Write out every line of the records below word for word, leaving out the pictures.

Data taken from a collection:
******************************
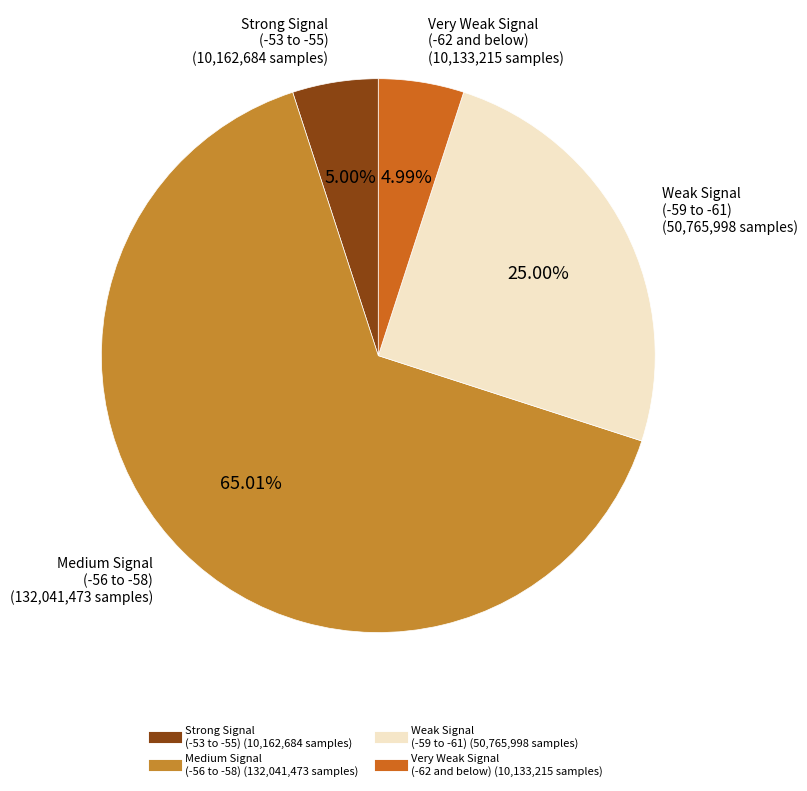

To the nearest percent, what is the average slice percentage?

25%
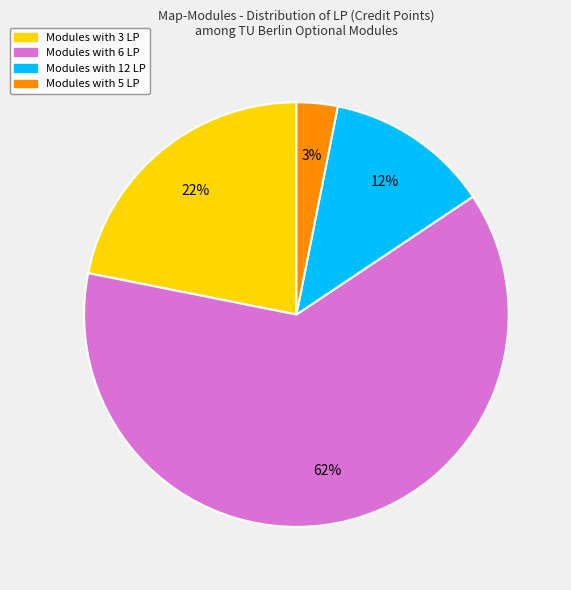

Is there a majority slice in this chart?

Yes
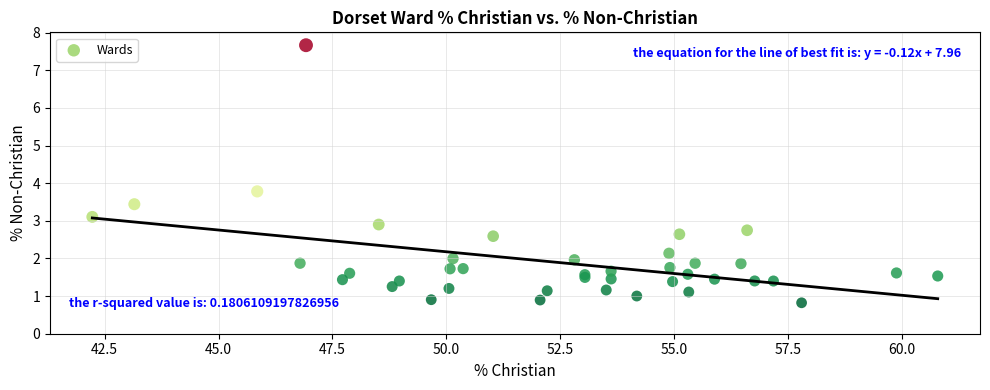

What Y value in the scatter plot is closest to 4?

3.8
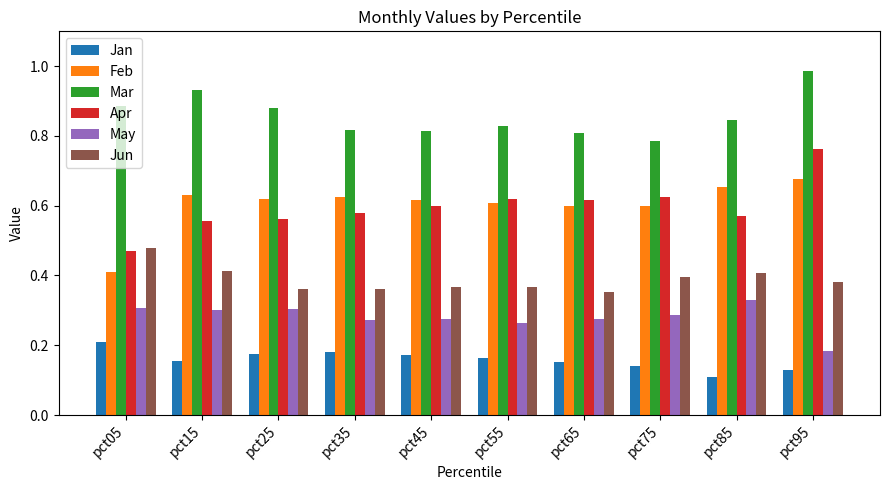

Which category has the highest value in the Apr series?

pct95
******************************
Written answer
To the nearest percent, what is the average slice percentage?

25%

Is there a majority slice in this chart?

Yes

What Y value in the scatter plot is closest to 4?

3.8

Which category has the highest value in the Apr series?

pct95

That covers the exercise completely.